6th Semester: Analysis and Comparison of Pattern Classification Algorithms for Face Recognition

Semester Topic: Acquisition, Representation and Processing of Information
Group Members: Carsten Høilund, Jeppe Jensen, Thomas Paulin, Simon J.K. Pedersen
Abstract:
This 6th semester report concerns basic pattern recognition with special attention on face recognition. The objective is to utilize face recognition in a photo album context to enable automatic categorization of images according to the person present in the images.

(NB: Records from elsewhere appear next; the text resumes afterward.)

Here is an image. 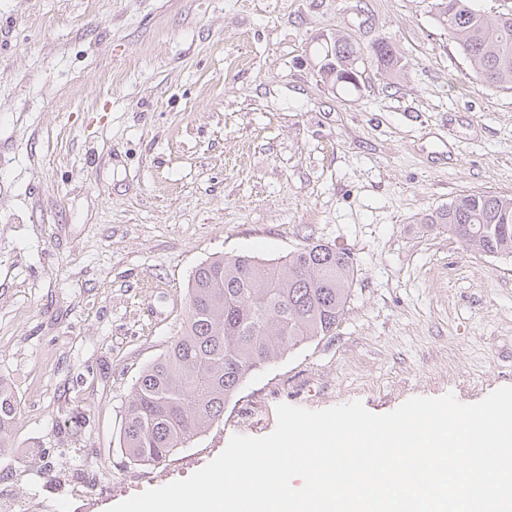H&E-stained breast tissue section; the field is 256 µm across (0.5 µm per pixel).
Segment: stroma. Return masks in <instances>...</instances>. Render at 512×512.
<instances>
[{
    "label": "stroma",
    "mask_w": 512,
    "mask_h": 512,
    "mask_svg": "<svg viewBox=\"0 0 512 512\" xmlns=\"http://www.w3.org/2000/svg\"><path fill=\"white\" fill-rule=\"evenodd\" d=\"M433 0H0V378L20 404L0 501L72 512L69 479L109 464L143 366L174 336L202 262L354 259L334 337L250 375L185 448L263 437L275 409L512 386V257L425 219L512 196V89L475 83ZM362 50L357 88L318 74ZM399 52L380 69L377 39ZM360 57V48L354 47L344 38L336 36L330 46H326L323 63L318 70L320 77L330 82L332 86H357L353 76L358 77L356 69Z\"/></svg>",
    "instance_id": "stroma-1"
}]
</instances>
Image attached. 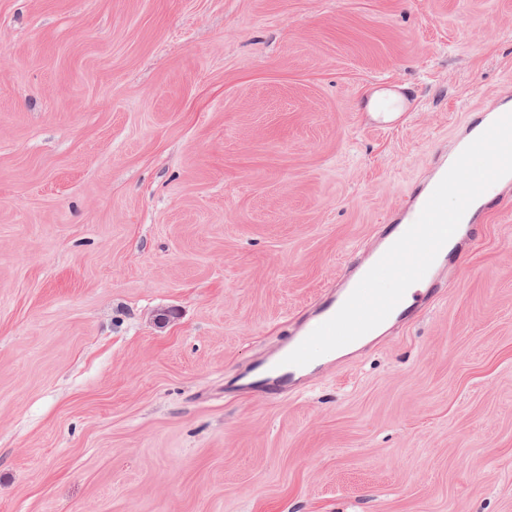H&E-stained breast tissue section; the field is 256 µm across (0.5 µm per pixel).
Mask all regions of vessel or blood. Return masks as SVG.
<instances>
[{
	"label": "vessel or blood",
	"mask_w": 512,
	"mask_h": 512,
	"mask_svg": "<svg viewBox=\"0 0 512 512\" xmlns=\"http://www.w3.org/2000/svg\"><path fill=\"white\" fill-rule=\"evenodd\" d=\"M512 112V93L501 94L497 106L469 121L463 137L457 140L449 154L456 159L465 147L503 115ZM448 170L447 163L439 164L431 179L413 191L405 204L389 218L377 235L376 245L363 258L350 264L335 288L324 292L311 305L302 309L294 318L288 336L270 355L258 360L245 372L241 386L244 390L260 395L284 396L303 388L319 370L330 363V355H322L304 366L285 364L289 355L316 327L333 317L341 308L363 276L381 259L390 246L417 220L434 188ZM512 197V175L501 178L480 195L467 209L461 223L439 251L425 276L408 288L403 299L390 315L376 328L356 341L338 348L337 355L347 356L367 346L386 333L394 324L409 321L424 306L431 304L443 291L444 273L455 265V258L464 249L481 239L480 221L493 204L503 203Z\"/></svg>",
	"instance_id": "1"
}]
</instances>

The starting point of the face recognition system is the general pattern recognition system. The first step is preprocessing and segmentation, which involves extraction of the faces in images similar to passport photos. Features are extracted from the face images, using Principal Component Analysis (PCA). PCA determines the eigenfaces of the face images, after which the weight vectors corresponding to the most significant eigenfaces are used as features for the classifiers.

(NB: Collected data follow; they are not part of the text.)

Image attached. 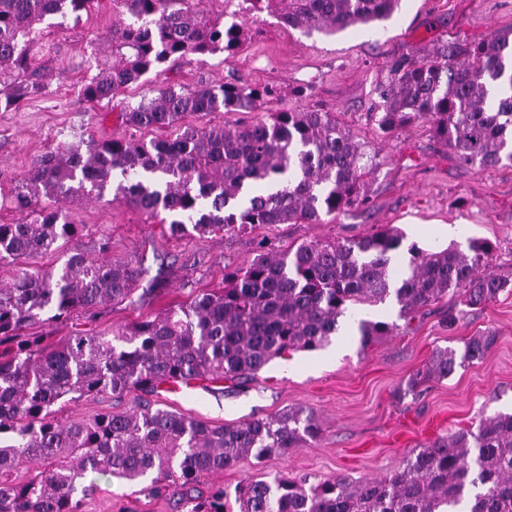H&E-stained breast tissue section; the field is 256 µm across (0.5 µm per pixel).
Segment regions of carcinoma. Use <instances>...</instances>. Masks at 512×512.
<instances>
[{
  "label": "carcinoma",
  "mask_w": 512,
  "mask_h": 512,
  "mask_svg": "<svg viewBox=\"0 0 512 512\" xmlns=\"http://www.w3.org/2000/svg\"><path fill=\"white\" fill-rule=\"evenodd\" d=\"M94 0H0V108L40 94L45 74L31 66L28 42L36 26L88 10ZM212 0H112L131 18L112 25V65L85 82L89 102L110 101L149 72L188 55L235 54L247 33L206 8ZM399 0H240L239 11L265 12L307 31L334 34L389 18ZM379 89L377 122L386 133L418 121L454 157L471 166L512 161V36L499 33L420 60L398 57ZM279 97L272 86L246 82L169 84L149 101L121 110L134 129L166 128L188 114L263 112ZM373 156L331 112L280 109L241 127L188 128L178 137L102 143L79 141L43 154L18 181L15 208L39 194L64 203L80 194L114 199L152 218L165 212L170 229L199 234L245 232L260 224H316L322 215L363 208L364 177ZM56 209L31 220L0 224V262L20 261L80 236ZM384 224L358 239L311 241L295 251L261 242L253 260L224 274V287L201 289L185 304L145 320L88 333L51 346L24 330L108 304H136L147 270L115 262L109 244L95 257L75 248L53 270L23 269L0 284V512H81L98 476L142 484L158 495L184 489L251 455H285L316 439L320 425L301 407L239 423L212 425L148 400L163 383L207 379L237 382L272 359L329 343L351 305L393 298L412 314L448 294L467 306L512 291V274L486 269L488 243L468 251L408 249ZM393 326L358 322L367 346ZM492 331L440 348L424 371L399 385V397L429 378L446 379L484 358ZM145 395L129 412L61 421L54 406L101 394ZM28 464L34 475L13 478ZM238 512H512V413L498 412L476 429L442 436L414 450L391 475L353 481L338 476L316 486L283 476L236 490ZM190 512H227L224 489Z\"/></svg>",
  "instance_id": "cac0c4a2"
}]
</instances>
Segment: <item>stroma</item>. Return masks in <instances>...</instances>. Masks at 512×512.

The primary focus of interest is the pattern classification techniques. For this reason four different classifiers are analyzed and evaluated with respect to their usability in a photo album. The four methods are:

  • Agglomerative Hierarchical Clustering (AHC)
  • Bayesian Decision Theory
  • Linear Discriminant Functions (LDF)
  • k-Nearest-Neighbor (k-NN)

The classifiers are i.a. tested for three common factors; the minimum number of training samples needed to obtain an acceptable recognition rate, the minimum resolution of the face images usable, and the computation time. The tests showed that k-NN delivered the best recognition rate based on the criteria of fewest training samples. Thus the most suitable of the investigated classifers for a photo album is k-NN.